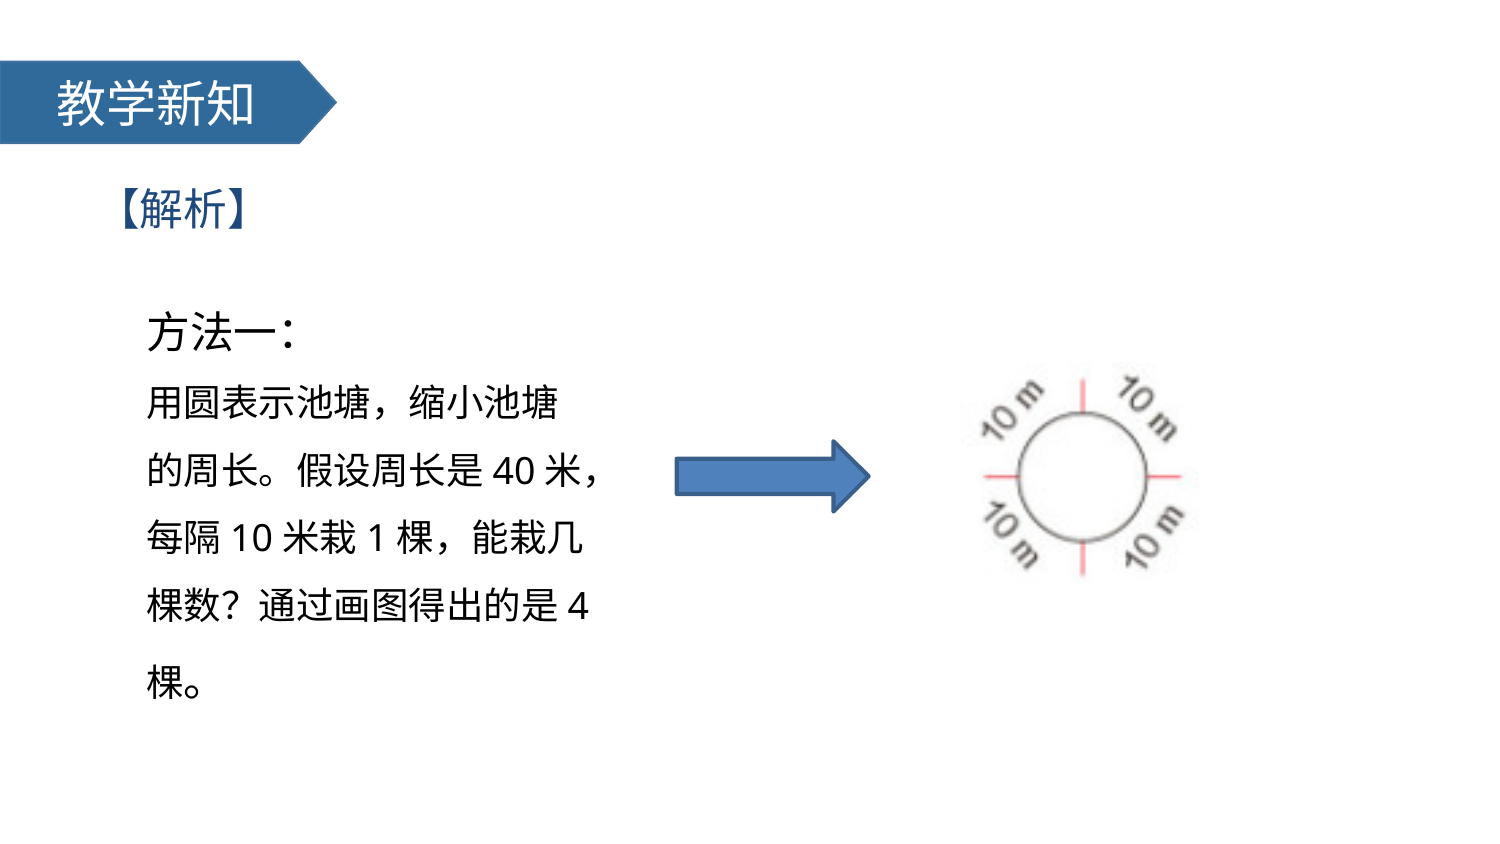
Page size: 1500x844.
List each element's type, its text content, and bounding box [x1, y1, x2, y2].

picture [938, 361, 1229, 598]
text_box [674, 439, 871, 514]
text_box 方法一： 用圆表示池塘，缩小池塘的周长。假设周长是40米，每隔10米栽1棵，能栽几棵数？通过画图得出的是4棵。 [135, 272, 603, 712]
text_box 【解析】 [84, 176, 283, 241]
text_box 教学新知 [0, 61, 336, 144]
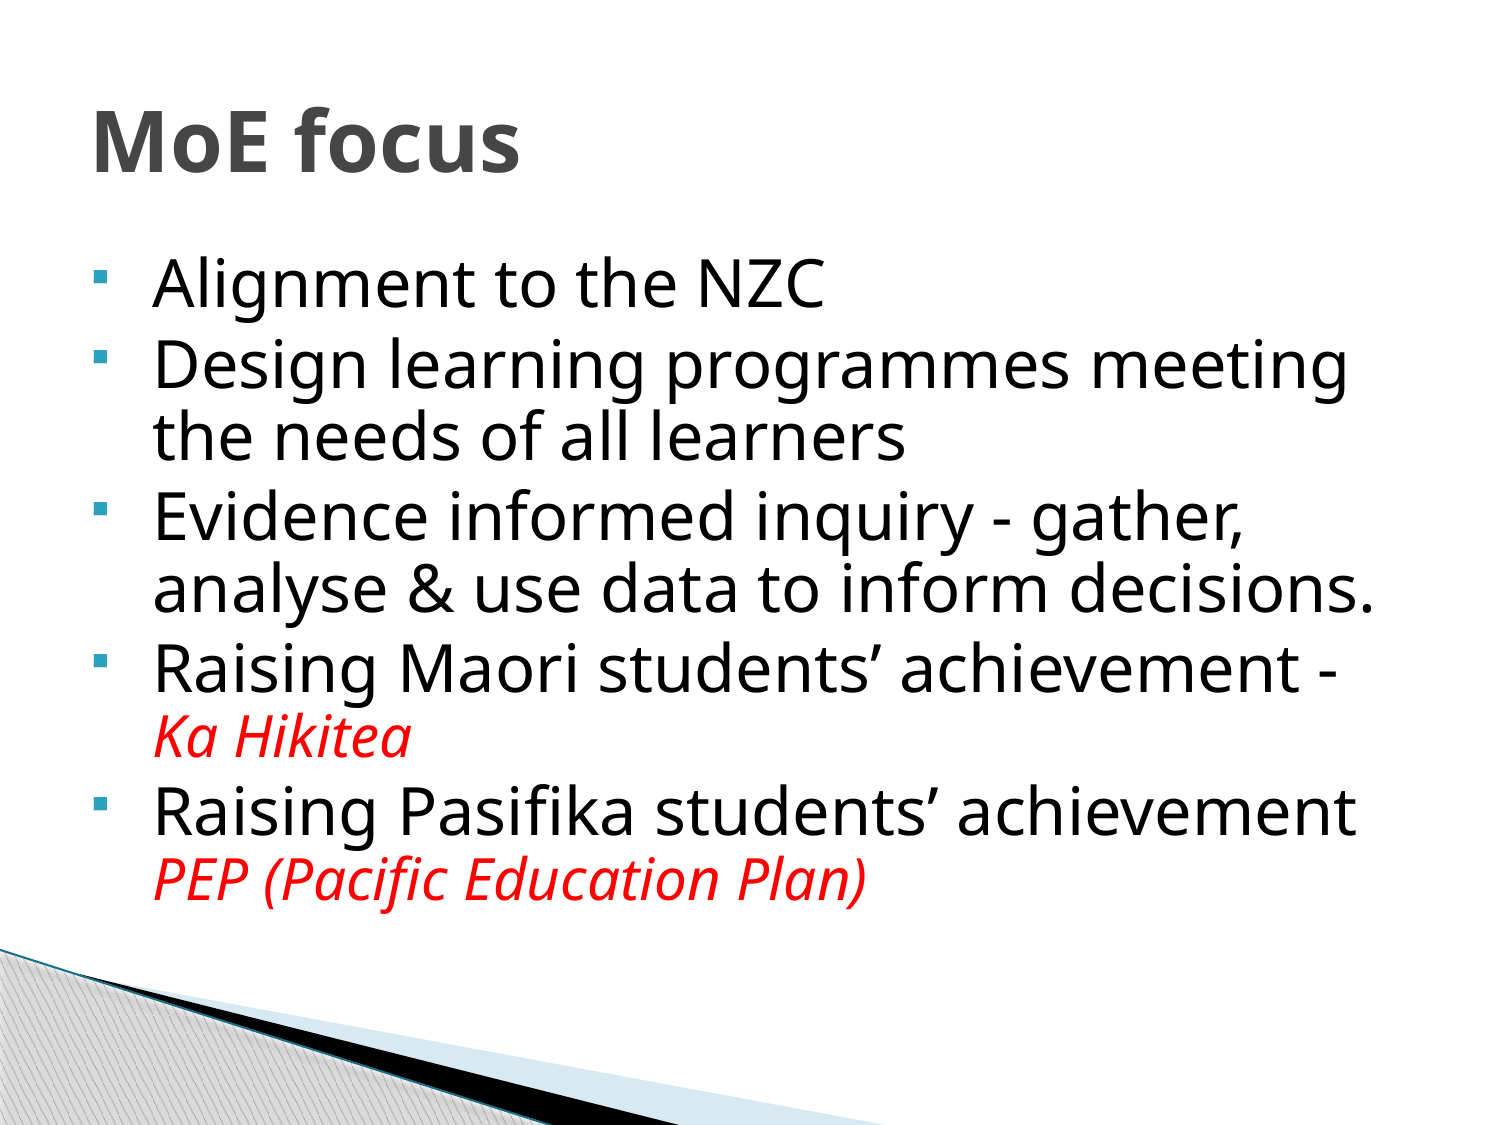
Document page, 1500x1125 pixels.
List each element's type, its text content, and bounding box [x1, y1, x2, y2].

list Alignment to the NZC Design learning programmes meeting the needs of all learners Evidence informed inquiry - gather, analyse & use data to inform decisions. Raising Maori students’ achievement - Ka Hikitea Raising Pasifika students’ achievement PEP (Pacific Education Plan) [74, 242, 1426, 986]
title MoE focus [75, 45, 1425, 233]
__________
* Requirement
Extract the full listing exactly, with the pictures left out.

* Task solution
Page size: 1500x844.
List each element's type, its text content, and bounding box [x1, y1, x2, y2].

picture [938, 361, 1229, 598]
text_box [674, 439, 871, 514]
text_box 方法一： 用圆表示池塘，缩小池塘的周长。假设周长是40米，每隔10米栽1棵，能栽几棵数？通过画图得出的是4棵。 [135, 272, 603, 712]
text_box 【解析】 [84, 176, 283, 241]
text_box 教学新知 [0, 61, 336, 144]
Document page, 1500x1125 pixels.
List each element's type, its text content, and bounding box [x1, y1, x2, y2].

list Alignment to the NZC Design learning programmes meeting the needs of all learners Evidence informed inquiry - gather, analyse & use data to inform decisions. Raising Maori students’ achievement - Ka Hikitea Raising Pasifika students’ achievement PEP (Pacific Education Plan) [74, 242, 1426, 986]
title MoE focus [75, 45, 1425, 233]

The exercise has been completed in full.